Résumé

Maurice Rosenthal De l'Hypertrophie de l'amygdale linguale… (1902)

Le plus fréquent de tous les phénomènes accompagnant l'hypertrophie de la quatrième amygdale, est la sensation d’un corps étranger siégeant dans l’arrière-bouche. La sensation du corps étranger change avec chaque malade et chacun d’eux définit d’ailleurs nettement, et le point où il le ressent, et la nature du corps qu’il croit ressentir. Pour les uns, c’est un cheveu, une peau, une arête ; pour d autres ce corps semble devoir être moins ténu et ils accusent un morceau d’os, un fil, une boule, et cette sensation a cela de particulier qu’elle paraît toujours résider d’un seul côté de la gorge.
Source : Gallica

Maurice Rosenthal De l'Hypertrophie de l'amygdale linguale… (1902)

Nous citerons enfin la tuberculose pulmonaire qui, par différents signes fonctionnels ou réflexes, tels que hémoptysies, douleurs dans le dos, toux quinteuse, peut avoir à son début, des analogies avec l'hypertrophie de l’amygdale linguale.
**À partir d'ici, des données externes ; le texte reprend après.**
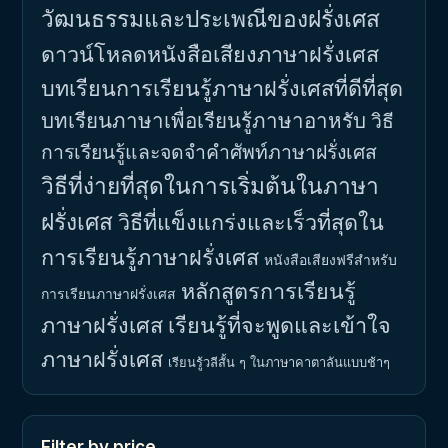
วัฒนธรรมและประเพณีของฝรั่งเศส
ดาวน์โหลดหนังสือเสียงภาษาฝรั่งเศส
บทเรียนการเรียนรู้ภาษาฝรั่งเศสที่ดีที่สุด
บทเรียนภาษาเพื่อเรียนรู้ภาษาอาหรับ
วิธี
การเรียนรู้และจดจำคำศัพท์ภาษาฝรั่งเศส
วิธีที่ง่ายที่สุดในการเริ่มต้นในภาษา
ฝรั่งเศส
วิธีที่แข็งแกร่งและเร็วที่สุดใน
การเรียนรู้ภาษาฝรั่งเศส
หนังสือเสียงฟรีสำหรับ
หลักสูตรการเรียนรู้
การเรียนภาษาฝรั่งเศส
ภาษาฝรั่งเศส
เรียนรู้ที่จะพูดและเข้าใจ
ภาษาฝรั่งเศส
เรียนรู้วลีสั้น ๆ ในภาษาคาตาลันแบบช้าๆ
Filter by price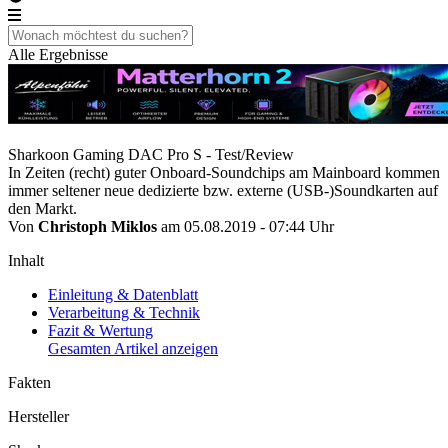
Alle Ergebnisse
Sharkoon Gaming DAC Pro S - Test/Review
In Zeiten (recht) guter Onboard-Soundchips am Mainboard kommen
immer seltener neue dedizierte bzw. externe (USB-)Soundkarten auf
den Markt.
Von
Christoph Miklos
am 05.08.2019 - 07:44 Uhr
Inhalt
Einleitung & Datenblatt
Verarbeitung & Technik
Fazit & Wertung
Gesamten Artikel anzeigen
Fakten
Hersteller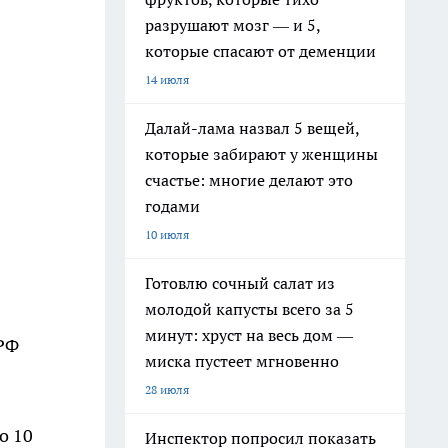
разрушают мозг — и 5,
которые спасают от деменции
14 июля
Далай-лама назвал 5 вещей,
которые забирают у женщины
счастье: многие делают это
годами
10 июля
Готовлю сочный салат из
молодой капусты всего за 5
минут: хруст на весь дом —
 РФ
миска пустеет мгновенно
28 июля
о 10
Инспектор попросил показать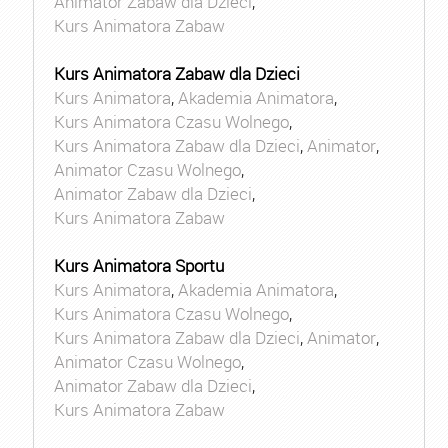
Animator Zabaw dla Dzieci
,
Kurs Animatora Zabaw
Kurs Animatora Zabaw dla Dzieci
Kurs Animatora
,
Akademia Animatora
,
Kurs Animatora Czasu Wolnego
,
Kurs Animatora Zabaw dla Dzieci
,
Animator
,
Animator Czasu Wolnego
,
Animator Zabaw dla Dzieci
,
Kurs Animatora Zabaw
Kurs Animatora Sportu
Kurs Animatora
,
Akademia Animatora
,
Kurs Animatora Czasu Wolnego
,
Kurs Animatora Zabaw dla Dzieci
,
Animator
,
Animator Czasu Wolnego
,
Animator Zabaw dla Dzieci
,
Kurs Animatora Zabaw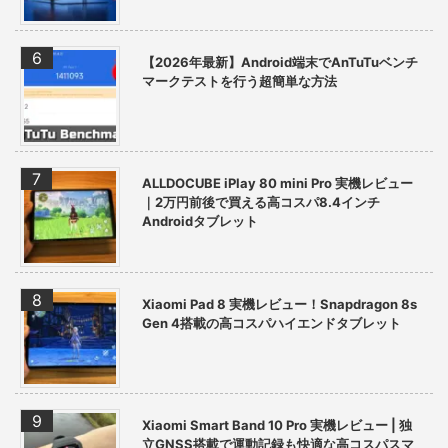
【2026年最新】Android端末でAnTuTuベンチ
マークテストを行う超簡単な方法
ALLDOCUBE iPlay 80 mini Pro 実機レビュー
｜2万円前後で買える高コスパ8.4インチ
Androidタブレット
Xiaomi Pad 8 実機レビュー！Snapdragon 8s
Gen 4搭載の高コスパハイエンドタブレット
Xiaomi Smart Band 10 Pro 実機レビュー | 独
立GNSS搭載で運動記録も快適な高コスパスマ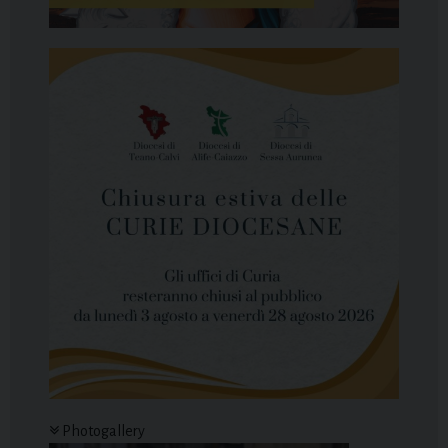
Photogallery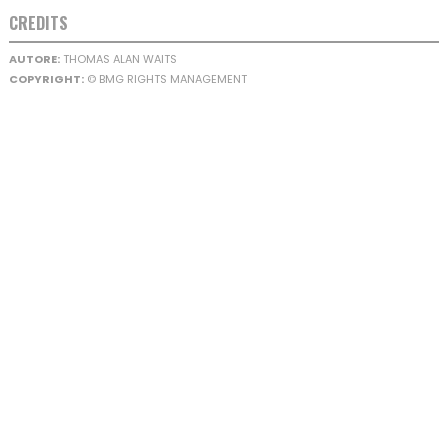
CREDITS
AUTORE:
THOMAS ALAN WAITS
COPYRIGHT:
© BMG RIGHTS MANAGEMENT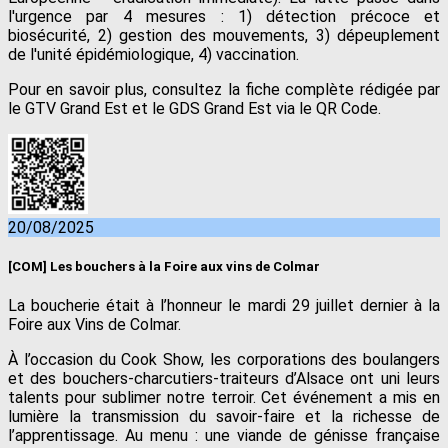
l'urgence par 4 mesures : 1) détection précoce et
biosécurité, 2) gestion des mouvements, 3) dépeuplement
de l'unité épidémiologique, 4) vaccination.
Pour en savoir plus, consultez la fiche complète rédigée par
le GTV Grand Est et le GDS Grand Est via le QR Code.
20/08/2025
[COM] Les bouchers à la Foire aux vins de Colmar
La boucherie était à l’honneur le mardi 29 juillet dernier à la
Foire aux Vins de Colmar.
À l’occasion du Cook Show, les corporations des boulangers
et des bouchers-charcutiers-traiteurs d’Alsace ont uni leurs
talents pour sublimer notre terroir. Cet événement a mis en
lumière la transmission du savoir-faire et la richesse de
l’apprentissage. Au menu : une viande de génisse française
D’ailleurs nombre de médecins et non des moins éminents, ont pu souvent prendre l’une pour bautre et commettre ainsi de grandes erreurs de diagnostic, erreurs non préjudiciables, il est vrai, au malade, en tant que marche fatale de la maladie.
Source : Gallica

Maurice Rosenthal De l'Hypertrophie de l'amygdale linguale… (1902)
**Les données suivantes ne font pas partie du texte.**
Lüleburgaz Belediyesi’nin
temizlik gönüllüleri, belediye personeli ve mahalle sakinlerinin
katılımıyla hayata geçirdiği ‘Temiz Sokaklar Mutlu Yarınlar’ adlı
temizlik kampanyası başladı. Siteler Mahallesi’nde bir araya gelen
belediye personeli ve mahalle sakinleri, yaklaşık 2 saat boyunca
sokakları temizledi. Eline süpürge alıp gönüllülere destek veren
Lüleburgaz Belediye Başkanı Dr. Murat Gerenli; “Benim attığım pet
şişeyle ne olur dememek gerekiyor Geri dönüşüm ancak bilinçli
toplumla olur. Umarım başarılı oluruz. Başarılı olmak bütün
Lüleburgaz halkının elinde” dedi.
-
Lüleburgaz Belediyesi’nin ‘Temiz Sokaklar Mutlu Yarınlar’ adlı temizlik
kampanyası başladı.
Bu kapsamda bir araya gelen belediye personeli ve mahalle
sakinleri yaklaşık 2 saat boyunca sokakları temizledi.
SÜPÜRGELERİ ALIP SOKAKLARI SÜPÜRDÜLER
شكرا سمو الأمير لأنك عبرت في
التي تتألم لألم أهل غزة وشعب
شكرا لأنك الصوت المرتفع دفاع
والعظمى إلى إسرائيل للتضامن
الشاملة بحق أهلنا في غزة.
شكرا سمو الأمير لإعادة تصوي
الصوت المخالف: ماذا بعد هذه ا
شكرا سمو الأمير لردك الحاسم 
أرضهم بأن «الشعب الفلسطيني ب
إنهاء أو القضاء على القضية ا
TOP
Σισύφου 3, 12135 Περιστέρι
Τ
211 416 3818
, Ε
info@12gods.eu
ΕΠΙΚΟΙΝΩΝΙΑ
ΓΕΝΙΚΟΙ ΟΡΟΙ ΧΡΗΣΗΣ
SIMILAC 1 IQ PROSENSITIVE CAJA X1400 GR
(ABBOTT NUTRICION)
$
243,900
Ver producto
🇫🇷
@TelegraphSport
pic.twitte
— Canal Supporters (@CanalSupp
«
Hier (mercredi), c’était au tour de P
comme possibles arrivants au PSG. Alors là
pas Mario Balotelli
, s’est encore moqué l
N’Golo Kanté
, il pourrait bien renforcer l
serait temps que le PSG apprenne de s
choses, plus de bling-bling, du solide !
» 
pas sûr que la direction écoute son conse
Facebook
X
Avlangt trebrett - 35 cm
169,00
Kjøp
Ici encore, l'image laryngoscopique montre qu’il n’existe aucune lésion des follicules.
Quant à l’hyperesthésie, elle produit, comme l’hypertrophie une toux sèche, quinteuse, pouvant amener un ictus laryngé.
Alors qu’il n'existe aucune lésion de la base de la langue, ces phénomènes peuvent relever les uns de l’hystérie, les autres de lésions nerveuses et même de troubles psychiques : mélancolie, épilepsie, délire de la persécution, paralysie générale, etc., qui présentent quelquefois paresthésie, glossodynie ou hyperesthésie.